Formerly, U.S. companies of LLC type were a convenient tool of international tax planning. The key advantage of LLCs was cheapness of registration, as well as little reporting formalities. Most companies that were actively trading in CSI countries were not even accounted for in Internal Revenue Service, and even those that complied with all the requirements on reporting, were not paying taxes in the U.S., as partnerships do not pay federal corporate tax. Everything had been fine until 2004, when banks-correspondents started chasing LLCs. Banks were referring to the Patriot Act, which had earlier accused American credit institutions for insufficient vigilance in exposing money-laundering and terrorism financing. Banks began to monitor senders and receivers of funds more carefully, and it turned out that in some states huge number of companies were registered at the same American addresses. These companies were receiving significant sums of money, even though the companies did not exist in databases and did not feature in local business directories. The lists of suspicious addresses were changing hands, and rather soon Baltic banks stopped opening accounts for LLC-type companies. Later, they started to close already existing accounts.
Some companies fought for the right to be serviced in Baltic states. For that purpose they even provided audited financial reports to the banks in order to prove absolute legality of their operations. The fuss around "non-American American" companies settled down. Survivors continued to work.

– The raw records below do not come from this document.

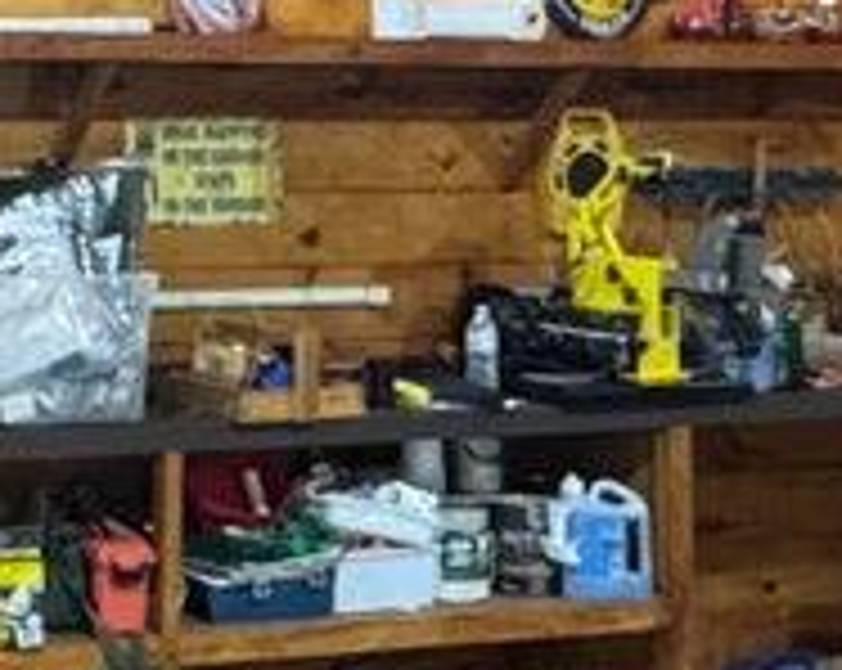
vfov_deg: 15.0
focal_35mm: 100
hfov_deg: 18.2
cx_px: -169
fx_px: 2488
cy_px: -49
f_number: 2.2
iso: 500
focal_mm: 2.22
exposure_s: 1/60
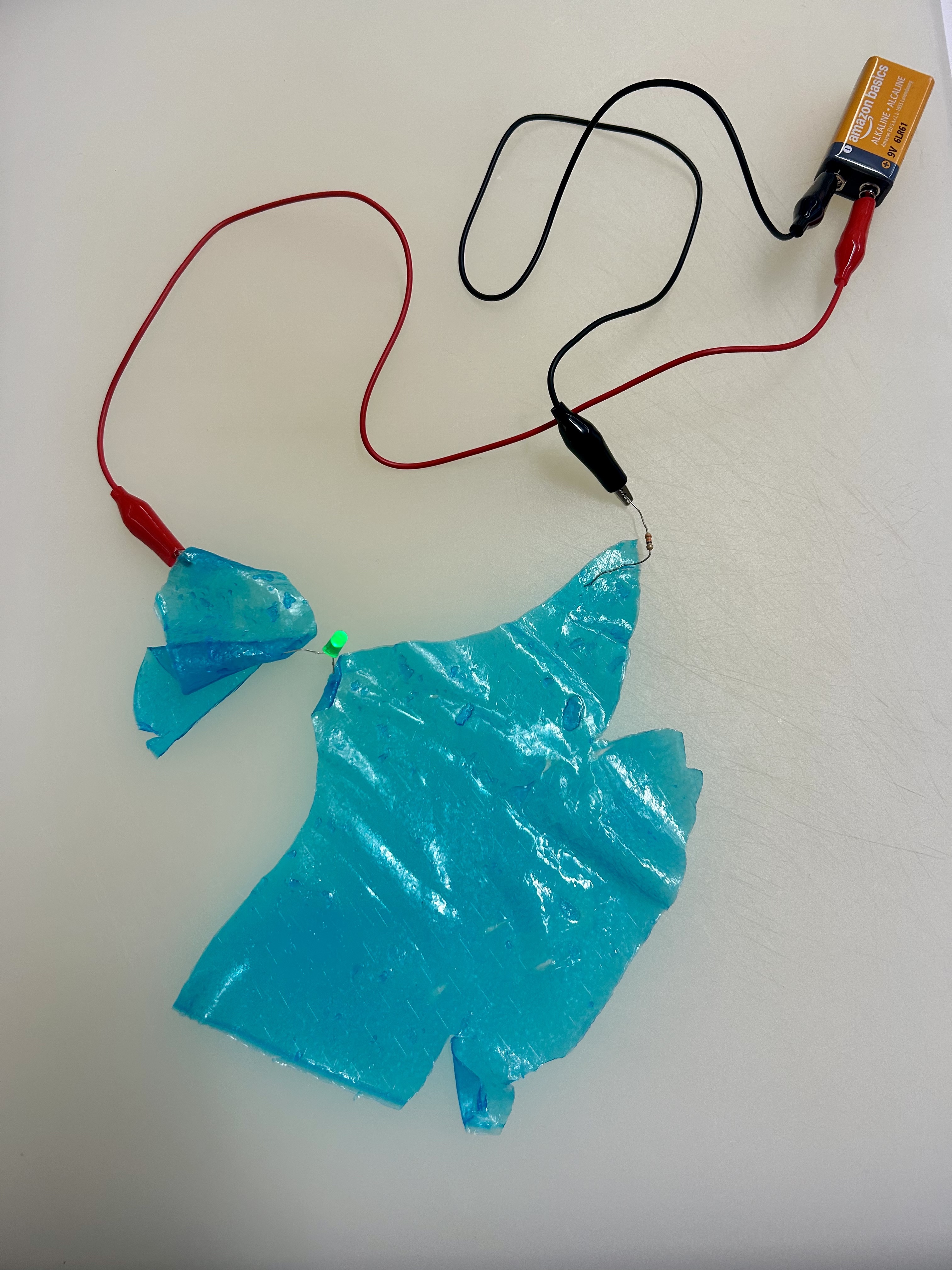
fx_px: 953
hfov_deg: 53.1
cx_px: 476
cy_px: 635
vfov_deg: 67.3
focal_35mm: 26
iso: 64
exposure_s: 1/120
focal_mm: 5.7
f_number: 1.5
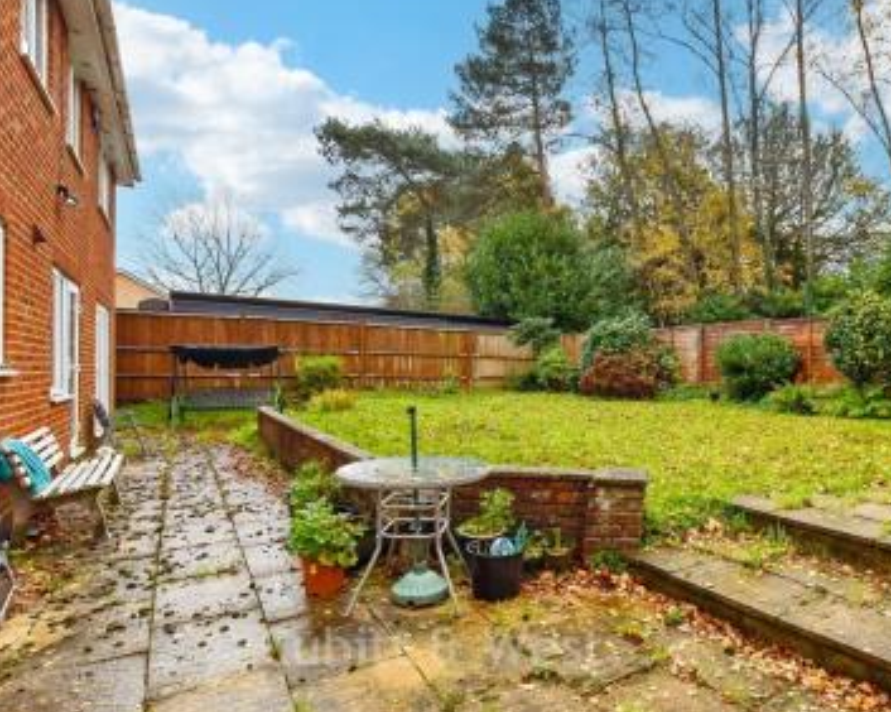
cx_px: 596
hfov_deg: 80.5
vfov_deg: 70.8
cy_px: 372
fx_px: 501
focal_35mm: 19
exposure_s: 1/320
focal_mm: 10
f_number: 8
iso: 400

But relatively recently there was a new wave. In 2010, Obama signed a new law: Hiring Incentives to Restore Employment Act of 2010. The law itself is rather benevolent towards taxpayers - it stipulated tax exemptions for employers who hired unemployed or partly employed. Employers would also be exonerated of paying social security fees for such employees, but it would not affect their pension plans.
Beautiful. But what does it have to do with American companies in Baltic banks?
As a part of this law, in 2010, another regulatory act - Foreign Account Tax Compliance Act (FATCA) - came into force. This one is exactly about the struggle of the U.S. authorities against tax avoidance by those American taxpayers who keep their savings on the offshore accounts, as it is explained in an annotation to the law on the IRS website. According to this law, American taxpayers who keep financial assets abroad, would now be obliged to submit a new form along with annual tax declaration. Apart from that, FATCA would oblige foreign credit institutions to provide certain information related to the accounts of American taxpayers or foreign companies, in which American taxpayers hold a significant stake. The new tax regime would oblige beginning with January 1st, 2013. Foreign institutions had to sign a new agreement with IRS in 2012.
According to the new agreement, foreign institutions have to:
a) comply with due diligence and client identification standards b) prepare annual reports on American taxpayers c) withhold tax at 30%-rate on payments related to income in the U.S., as well as sale of American securities, and transferred to i) a non-cooperating foreign bank; ii) a private person who did not provide enough information to determine whether she or he is an American citizen; iii) a legal person that did not provide enough information to determine whether it has American citizens among its shareholders. Withheld tax is transferred to the U.S. budget.
It might be possible to discuss with the bank whether LLC-type companies are American taxpayers (in fact, they are not, even if they are registered with IRS and have a Taxpayer Identification Number). Regarding LLCs, the tax transparency principle plays the major role, meaning that tax burden is being transferred from a company to its owners. It should be clear, though, that this principle works for actual partnerships only, i.e. enterprises, where a joint activity of partners take place. On the other hand, it will not take much effort for IRS to prove that vast majority of LLCs are fictional. Thus, LLCs ultimately flee the scene.